Now comes the fun part. Using a filament extruder like the Filabot EX6 or industrial-scale equipment from Massive Dimension, you can reprocess the prepared feedstock into filament. Each plastic runs at a different temperature window:

  • HDPE: 200–230 °C

  • PP: 200–220 °C

  • ABS: 230–250 °C

A melt filter screen (60–100 mesh) helps trap impurities, and precise screw design ensures the melt stays uniform. As the filament leaves the extruder, it’s cooled in air or a water bath, then pulled at a controlled rate to maintain a consistent diameter.

5. Spooling & Quality Control

Filament is only as good as its consistency. Real-time diameter monitoring (laser micrometers are ideal) keeps filament within ±0.05 mm tolerances. After extrusion, spool the filament under controlled tension. Run QC checks for roundness, brittleness, and test prints to verify performance.

6. Storage & Labeling

Store your spools in airtight containers with desiccant packs, especially ABS, which absorbs moisture from the air. Always label spools with resin type and batch info so you know exactly what’s on hand.


What to Expect When Printing

Each plastic brings its own behavior in the printer:

  • HDPE & PP – They extrude beautifully but tend to warp and shrink during printing. Heated chambers and special build surfaces are often required for successful prints.

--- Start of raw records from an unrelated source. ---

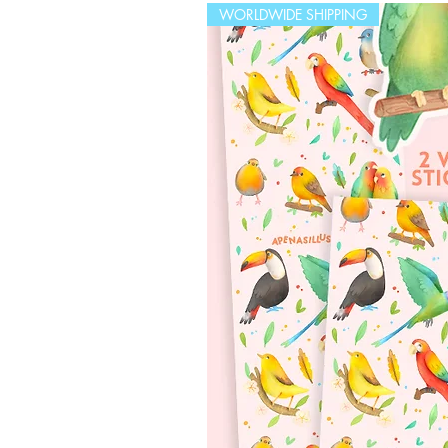
WORLDWIDE SHIPPING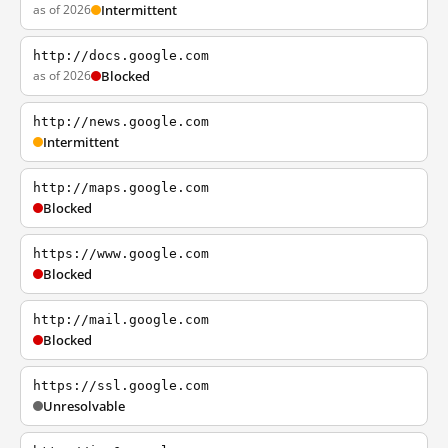
as of 2026
Intermittent
http://docs.google.com
as of 2026
Blocked
http://news.google.com
Intermittent
http://maps.google.com
Blocked
https://www.google.com
Blocked
http://mail.google.com
Blocked
https://ssl.google.com
Unresolvable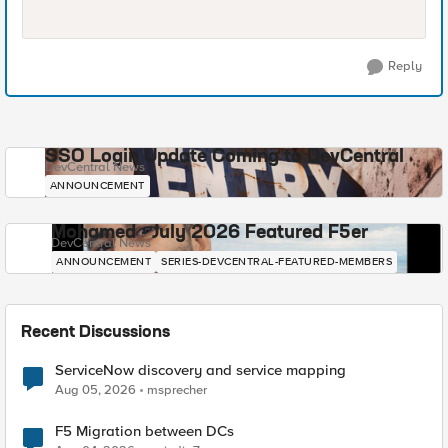
Reply
SSO Login Update Coming to DevCentral
DevCentral News
ANNOUNCEMENT
Mohamed - July 2026 Featured F5er
DevCentral News
ANNOUNCEMENT
SERIES-DEVCENTRAL-FEATURED-MEMBERS
Recent Discussions
ServiceNow discovery and service mapping
Aug 05, 2026
msprecher
F5 Migration between DCs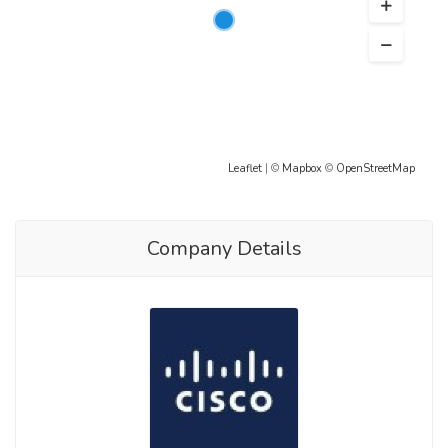
Leaflet
| ©
Mapbox
©
OpenStreetMap
Company Details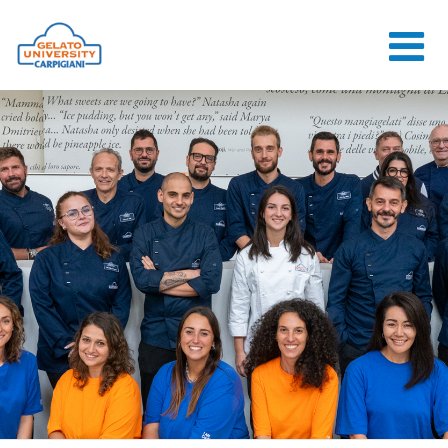
HOME
THE SCHOOL
ONLINE
COURSES
COURSES
CONSULTANCY
JOB CENTER
CONTACT US
LOGIN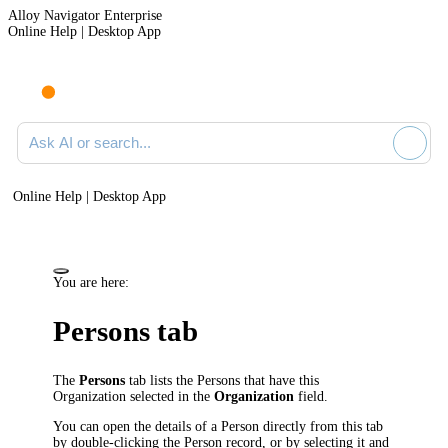
Alloy Navigator Enterprise
Online Help | Desktop App
Ask AI or search documentation
Online Help | Desktop App
You are here:
Persons tab
The
Persons
tab lists the Persons that have this
Organization selected in the
Organization
field.
You can open the details of a Person directly from this tab
by double-clicking the Person record, or by selecting it and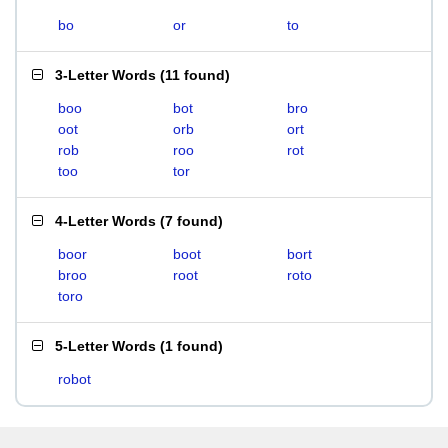
bo
or
to
3-Letter Words
(
11 found
)
boo
bot
bro
oot
orb
ort
rob
roo
rot
too
tor
4-Letter Words
(
7 found
)
boor
boot
bort
broo
root
roto
toro
5-Letter Words
(
1 found
)
robot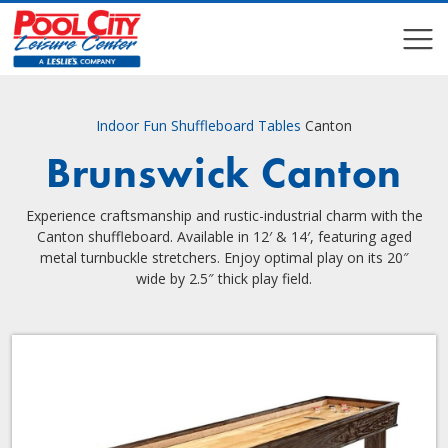
COMPARE
COMPARE
Indoor Fun
Shuffleboard Tables
Canton
Brunswick Canton
Experience craftsmanship and rustic-industrial charm with the
Canton shuffleboard. Available in 12′ & 14′, featuring aged
metal turnbuckle stretchers. Enjoy optimal play on its 20″
wide by 2.5″ thick play field.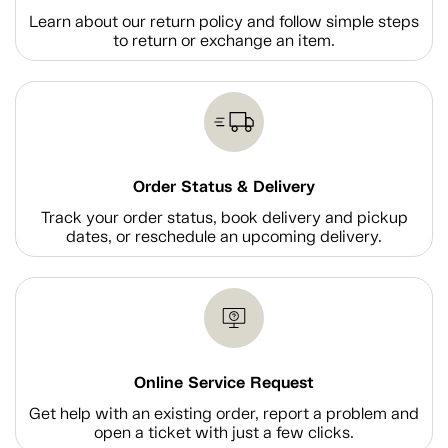
Learn about our return policy and follow simple steps
to return or exchange an item.
Order Status & Delivery
Track your order status, book delivery and pickup
dates, or reschedule an upcoming delivery.
Online Service Request
Get help with an existing order, report a problem and
open a ticket with just a few clicks.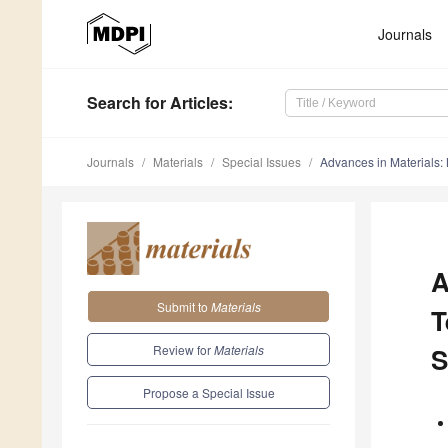
Journals
Search
for Articles
:
Journals
Materials
Special Issues
Advances in Materials:
A
Submit to
Materials
T
Review for
Materials
S
Propose a Special Issue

  • ABS – The most user-friendly of the three for printing, though it does produce fumes and requires ventilation.

Even with their quirks, all three can be recycled directly into filament. That’s a win for reducing waste and expanding what’s possible in recycled 3D printing.


Closing the Loop

Turning post-consumer plastics into filament is more than just recycling, it’s about building a circular workflow for materials. With the right preparation and the right tools, you can transform common waste streams into high-value feedstock for 3D printing.

At Filabot, we design extrusion systems to make this process accessible, from benchtop experiments to scaled production. Whether you’re recycling HDPE from milk jugs, PP from food containers, or ABS from old electronics housings, the process is within reach.

Let’s close the loop, one spool at a time.